• Kanning Kathy

5 Distinct Flavors for Lamb


These recipes are meant for 4 pounds of lamb or roughly 12 lamb chops. Lamb has a strong flavor and therefore can take more seasoning than what you might use when cooking a ham. Because of this, you will see glazes and marinades containing garlic, mustard, rosemary and lemon and vinegar.


Apricot Mustard Marinade

1/4 cup Apricot Preserves or Jam

2 tbsp. Honey mustard

2 cloves Garlic; chopped

2 tbsp. Soy sauce

2 tbsp. olive oil

1 tsp. Dried Rosemary

Combine ingredients and brush over lamb. Allow lamb to marinade for 30 minutes before cooking.


Balsamic Maple Glaze

2 cups Balsamic vinegar

3 tbsp. Maple syrup

1 tsp. Spicy mustard

1 inch Orange peel

½ tsp. Salt


In a small saucepan, over medium heat, bring all ingredients to a boil. Reduce heat and simmer for approximately 15 minutes or until the glaze thickens like syrup.

Set aside ¼ of the glaze to use as a garnish for when lamb is fully cooked. Use ½ of the glaze to coat the meat before cooking. Half way through the cooking time, apply the remaining ¼ of glaze.

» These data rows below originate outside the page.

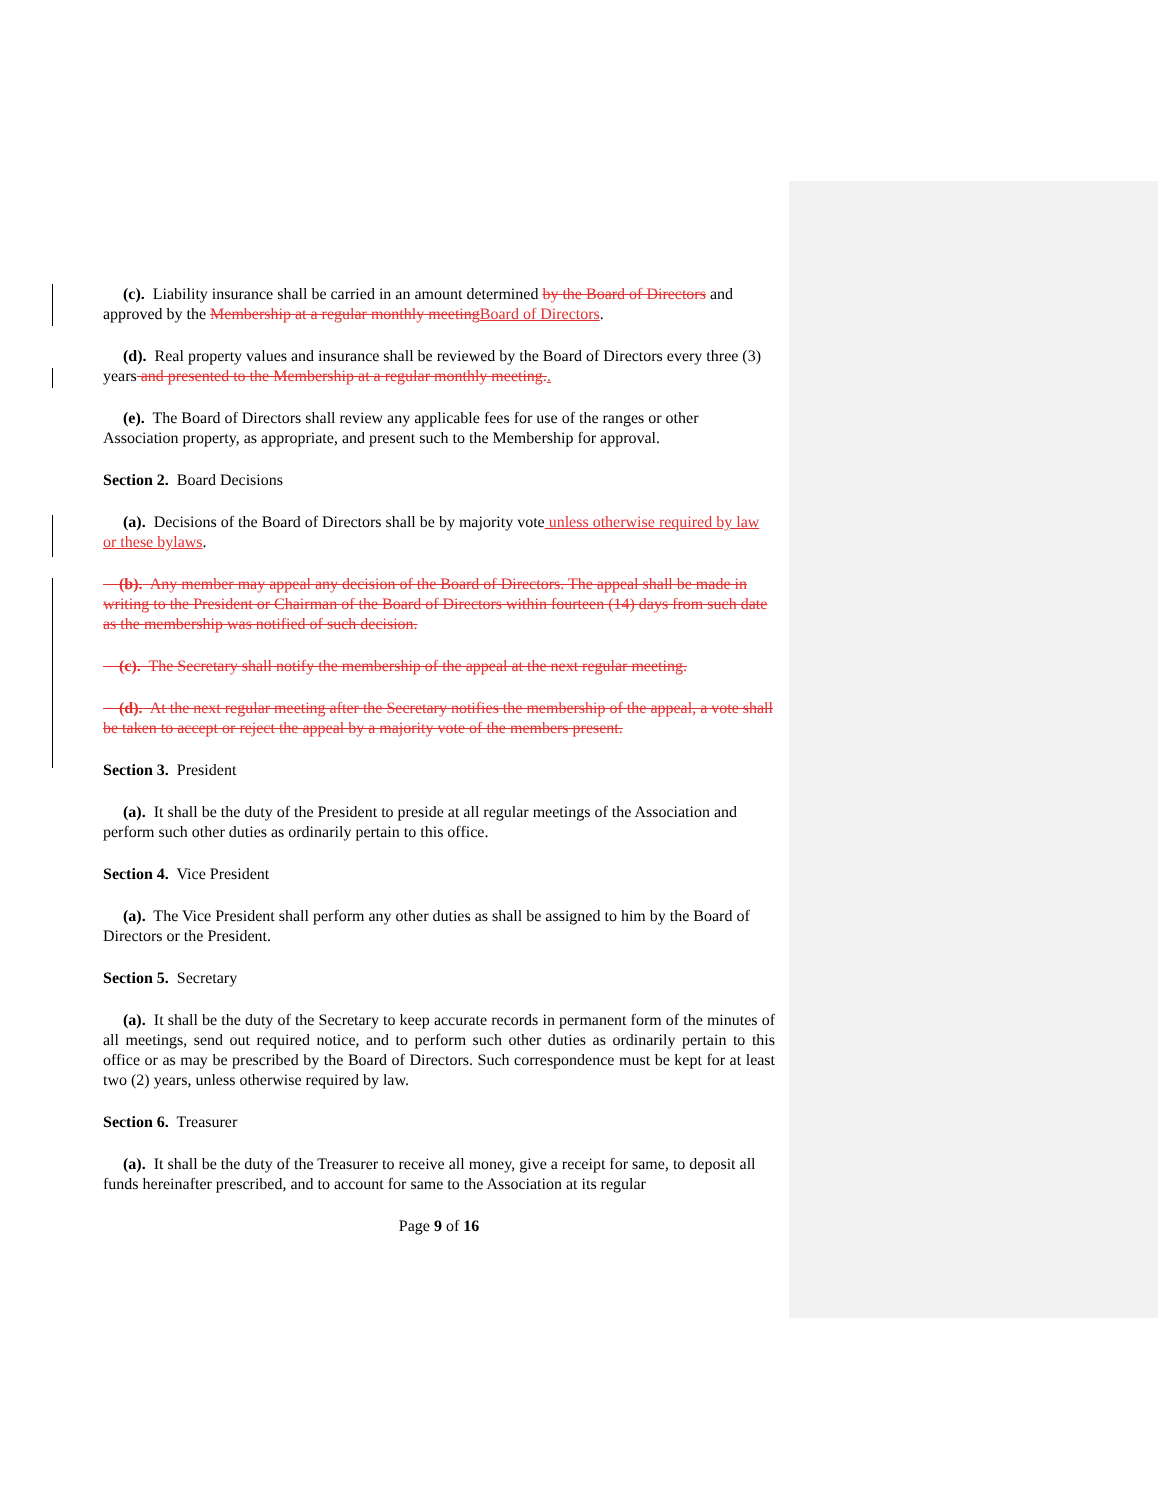(c). Liability insurance shall be carried in an amount determined by the Board of Directors and approved by the Membership at a regular monthly meeting Board of Directors.
(d). Real property values and insurance shall be reviewed by the Board of Directors every three (3) years and presented to the Membership at a regular monthly meeting..
(e). The Board of Directors shall review any applicable fees for use of the ranges or other Association property, as appropriate, and present such to the Membership for approval.
Section 2. Board Decisions
(a). Decisions of the Board of Directors shall be by majority vote unless otherwise required by law or these bylaws.
(b). Any member may appeal any decision of the Board of Directors. The appeal shall be made in writing to the President or Chairman of the Board of Directors within fourteen (14) days from such date as the membership was notified of such decision.
(c). The Secretary shall notify the membership of the appeal at the next regular meeting.
(d). At the next regular meeting after the Secretary notifies the membership of the appeal, a vote shall be taken to accept or reject the appeal by a majority vote of the members present.
Section 3. President
(a). It shall be the duty of the President to preside at all regular meetings of the Association and perform such other duties as ordinarily pertain to this office.
Section 4. Vice President
(a). The Vice President shall perform any other duties as shall be assigned to him by the Board of Directors or the President.
Section 5. Secretary
(a). It shall be the duty of the Secretary to keep accurate records in permanent form of the minutes of all meetings, send out required notice, and to perform such other duties as ordinarily pertain to this office or as may be prescribed by the Board of Directors. Such correspondence must be kept for at least two (2) years, unless otherwise required by law.
Section 6. Treasurer
(a). It shall be the duty of the Treasurer to receive all money, give a receipt for same, to deposit all funds hereinafter prescribed, and to account for same to the Association at its regular
Page 9 of 16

Orange, Thyme and Mushroom

2 tsp. dried leaf thyme, crushed

1 tsp. finely grated orange peel

1/2 cup orange juice

16 ounces sliced mushrooms


Combine and pour over lamb. Marinate 3-4 hours in the refrigerator.


Mustard Marinade

1/2 cup Spicy mustard 1 tbsp. Soy sauce 1 clove Garlic, minced ¼ tsp. minced Ginger root 1 tsp. crushed dried Rosemary 1/4 cup Olive oil

In a small bowl, mix together the mustard, soy sauce, garlic, ginger and rosemary. Using a whisk, slowly mix in the olive oil. This will have a thick consistency. Coat the lamb evenly and let marinade at room temperature for 2 to 3 hours.


Pecan Herb Crust

2 tbsp. Dried rosemary

2 tbsp. Dried oregano

¼ cup Fresh flat-leaf parsley

2 tbsp. Chopped chives, frozen or fresh

½ tsp. salt

½ tsp. pepper

1 ¼ cup Chopped pecans

3 tbsp. Spicy mustard


In a food processor, finely chop pecans and herbs. Rub the mustard over the lamb, then coat with the pecan mixture.